Este documentário, dirigido de maneira muito eficiente – e que agradaria até mesmo ao seu protagonista – pelo experiente Morgan Neville (“Won’t You Be My Neighbor?”), passeia com entusiasmo e muita emoção pelos diversos conflitos internos e externos, escolhas equivocadas e dramas corriqueiros de Welles, não somente enquanto ele liderava a produção de “O Outro Lado do Vento”. Apresentando inúmeras entrevistas, tanto atuais como também por meio de imagens recuperadas, com pessoas que vivenciaram a árdua jornada que permeou seu inacabado projeto, o espectador é impactado com um estudo intimista sobre a personalidade do diretor durante os anos finais nos quais lutava com unhas e dentes para concluir algo que em dado momento parecia improvável.

Entre vivos e já falecidos, Dennis Hopper, Larry Jackson, Henry Jaglom, Peter Jason, Oja Kodar, Rich Little, Frank Marshall e Joseph McBride, todos atores de “O Outro Lado do Vento”, além de Cybill Shepherd (“Taxi Driver”) e Beatrice Welles, filha de Orson, oferecem testemunhos engrandecedores, e por vezes reveladores, que colaboram para expandir a mente visionária do destemido diretor. Porém, em meio a tantas declarações, é natural que algumas acabem se destacando, e elas vem justamente de duas das pessoas mais importantes daquele processo. Uma delas é Gary Graver. O ator e diretor de fotografia de “O Outro Lado do Vento” se tornou amigo fiel de Orson Welles numa das épocas mais complicadas do mito, e por isso, é o responsável por algumas das falas mais tocantes do longa-metragem.
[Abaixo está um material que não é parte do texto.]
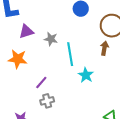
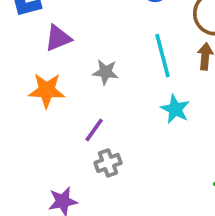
gray star: (51, 39) -> (105, 72), moved
cyan line: (70, 54) -> (163, 56), moved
O outro que recebe maior visibilidade não poderia ser ninguém diferente de Peter Bogdanovich (“A Última Sessão de Cinema”). Peter possui umas das histórias mais curiosas reveladas pela narrativa: inicialmente foi escalado para viver uma espécie de escritor no filme, profissão que já exercia na época, mas quando Rich Little deixou a produção devido a conflitos de agenda três anos mais tarde, Peter se ofereceu e foi prontamente aceito para fazer o papel de um renomado diretor de cinema, coisa que ele era naquele momento. Seu envolvimento com o roteiro e o diretor no intervalo em que participavam do filme rendeu uma belíssima amizade, uma espécie de relação mentor-pupilo, a qual é evidenciada através de depoimentos alegres e emocionantes de Bogdanovich, que provavelmente são o ponto alto deste documentário.

Assim como o multifacetado “O Outro Lado do Vento”, “Serei Amado Quando Morrer”, apesar de alguns devaneios, revela-se um filme fundamental para entender o legado de Orson Welles e o que a sua filmografia representava para ele e o seu público. Dizem que conhecemos a verdade nas pessoas quando elas estão passando por situações complicadas em suas vidas. Ora, se esse documentário não abrange a vida toda de Welles, ao menos oferece um olhar profundo sobre o momento mais interessante dela, com tudo que se tem direito: alegria, filosofias, melancolia, traição e acima de tudo, o que ele mais prezava, uma boa e devotada amizade. Nem só de “Cidadão Kane” vive o homem (ou se vive, afinal?).